What the exercise asks: Every line holding "dania" should be copied from the records below.

Data extracted from a collection:
= Beginning of Section =

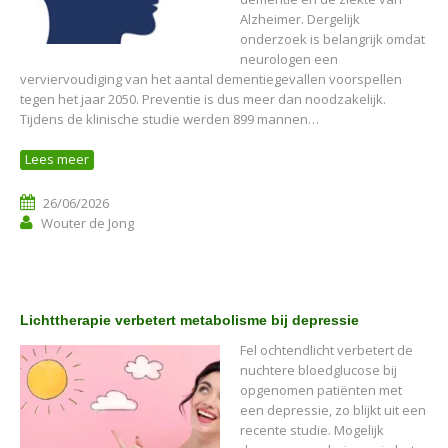
Alzheimer. Dergelijk
onderzoek is belangrijk omdat
neurologen een
verviervoudiging van het aantal dementiegevallen voorspellen
tegen het jaar 2050. Preventie is dus meer dan noodzakelijk.
Tijdens de klinische studie werden 899 mannen…
Lees meer
26/06/2026
Wouter de Jong
Lichttherapie verbetert metabolisme bij depressie
Fel ochtendlicht verbetert de
nuchtere bloedglucose bij
opgenomen patiënten met
een depressie, zo blijkt uit een
recente studie. Mogelijk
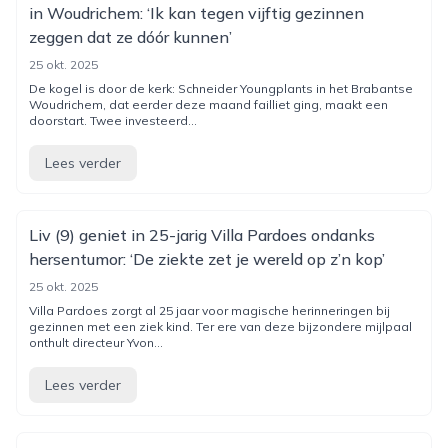
in Woudrichem: ‘Ik kan tegen vijftig gezinnen
zeggen dat ze dóór kunnen’
25 okt. 2025
De kogel is door de kerk: Schneider Youngplants in het Brabantse
Woudrichem, dat eerder deze maand failliet ging, maakt een
doorstart. Twee investeerd...
Lees verder
Liv (9) geniet in 25-jarig Villa Pardoes ondanks
hersentumor: ‘De ziekte zet je wereld op z’n kop’
25 okt. 2025
Villa Pardoes zorgt al 25 jaar voor magische herinneringen bij
gezinnen met een ziek kind. Ter ere van deze bijzondere mijlpaal
onthult directeur Yvon...
Lees verder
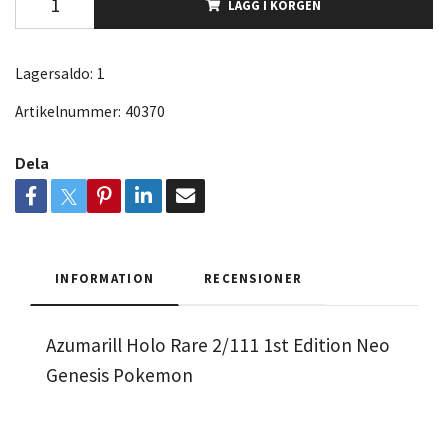
LÄGG I KORGEN
Lagersaldo:
1
Artikelnummer:
40370
Dela
INFORMATION
RECENSIONER
Azumarill Holo Rare 2/111 1st Edition Neo
Genesis Pokemon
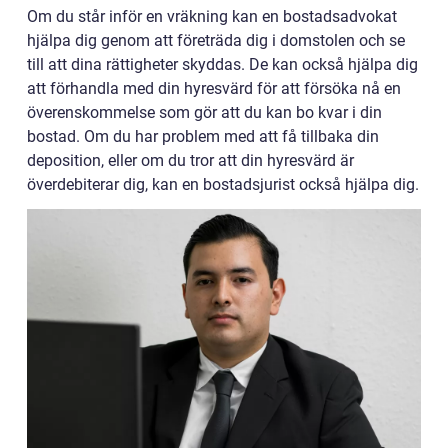
Om du står inför en vräkning kan en bostadsadvokat
hjälpa dig genom att företräda dig i domstolen och se
till att dina rättigheter skyddas. De kan också hjälpa dig
att förhandla med din hyresvärd för att försöka nå en
överenskommelse som gör att du kan bo kvar i din
bostad. Om du har problem med att få tillbaka din
deposition, eller om du tror att din hyresvärd är
överdebiterar dig, kan en bostadsjurist också hjälpa dig.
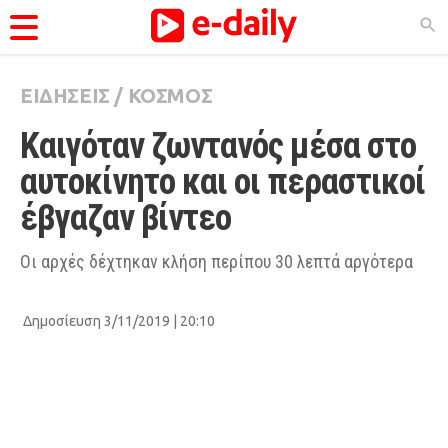
ΕΙΔΗΣΕΙΣ
/
ΚΟΣΜΟΣ
ΚΑΤΗΓΟΡΊΕΣ
Καιγόταν ζωντανός μέσα στο 
Ειδήσεις
αυτοκίνητο και οι περαστικοί 
Θέματα
έβγαζαν βίντεο
Videos
Podcasts
Οι αρχές δέχτηκαν κλήση περίπου 30 λεπτά αργότερα
Viral
Δημοσίευση 3/11/2019 | 20:10
Life
City Guide
Pop Culture
Agenda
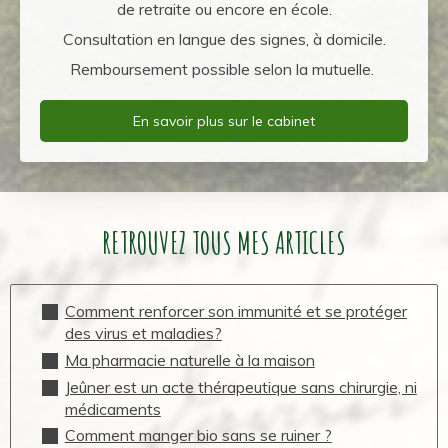
de retraite ou encore en école.
Consultation en langue des signes, à domicile.
Remboursement possible selon la mutuelle.
En savoir plus sur le cabinet
RETROUVEZ TOUS MES ARTICLES
Comment renforcer son immunité et se protéger
des virus et maladies?
Ma pharmacie naturelle à la maison
Jeûner est un acte thérapeutique sans chirurgie, ni
médicaments
Comment manger bio sans se ruiner ?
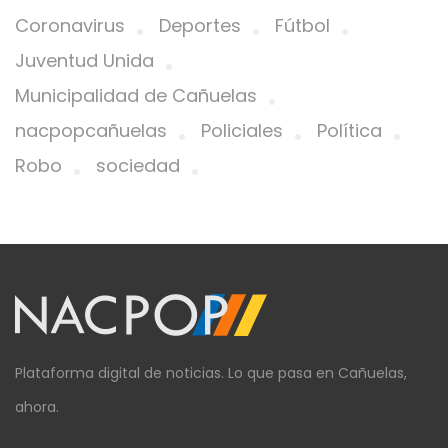
Coronavirus
Deportes
Fútbol
Juventud Unida
Municipalidad de Cañuelas
nacpopcañuelas
Policiales
Política
Robo
sociedad
Plataforma digital de noticias. Lo que pasa en Cañuelas,
ahora.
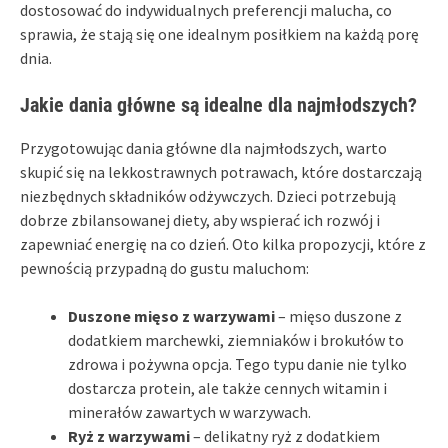
dostosować do indywidualnych preferencji malucha, co
sprawia, że stają się one idealnym posiłkiem na każdą porę
dnia.
Jakie dania główne są idealne dla najmłodszych?
Przygotowując dania główne dla najmłodszych, warto
skupić się na lekkostrawnych potrawach, które dostarczają
niezbędnych składników odżywczych. Dzieci potrzebują
dobrze zbilansowanej diety, aby wspierać ich rozwój i
zapewniać energię na co dzień. Oto kilka propozycji, które z
pewnością przypadną do gustu maluchom:
Duszone mięso z warzywami
– mięso duszone z
dodatkiem marchewki, ziemniaków i brokułów to
zdrowa i pożywna opcja. Tego typu danie nie tylko
dostarcza protein, ale także cennych witamin i
minerałów zawartych w warzywach.
Ryż z warzywami
– delikatny ryż z dodatkiem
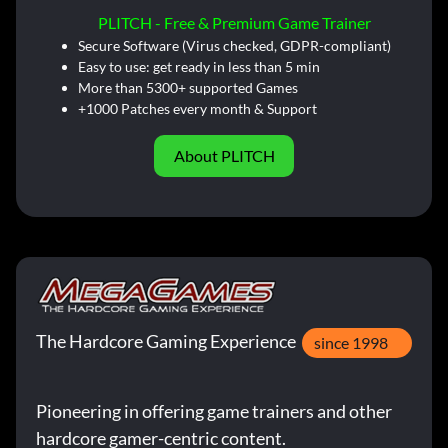
PLITCH - Free & Premium Game Trainer
Secure Software (Virus checked, GDPR-compliant)
Easy to use: get ready in less than 5 min
More than 5300+ supported Games
+1000 Patches every month & Support
About PLITCH
The Hardcore Gaming Experience
since 1998
Pioneering in offering game trainers and other
hardcore gamer-centric content.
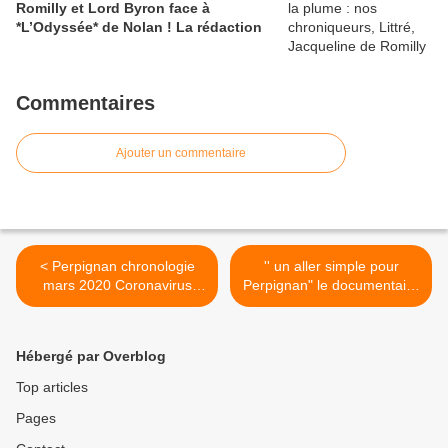
Romilly et Lord Byron face à
*L’Odyssée* de Nolan ! La rédaction
Commentaires
Ajouter un commentaire
< Perpignan chronologie
'' un aller simple pour
mars 2020 Coronavirus
Perpignan" le documentaire
(24/03/20) par Olivier
de Bertrand Schmit en
Gandou
accés libre en cette période
confinée! >
Hébergé par Overblog
Top articles
Pages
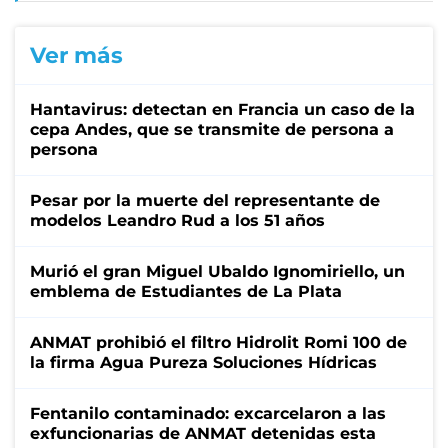
Ver más
Hantavirus: detectan en Francia un caso de la
cepa Andes, que se transmite de persona a
persona
Pesar por la muerte del representante de
modelos Leandro Rud a los 51 años
Murió el gran Miguel Ubaldo Ignomiriello, un
emblema de Estudiantes de La Plata
ANMAT prohibió el filtro Hidrolit Romi 100 de
la firma Agua Pureza Soluciones Hídricas
Fentanilo contaminado: excarcelaron a las
exfuncionarias de ANMAT detenidas esta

= End of Section =

Answer to this exercise:
Jakie dania główne są idealne dla najmłodszych?
Przygotowując dania główne dla najmłodszych, warto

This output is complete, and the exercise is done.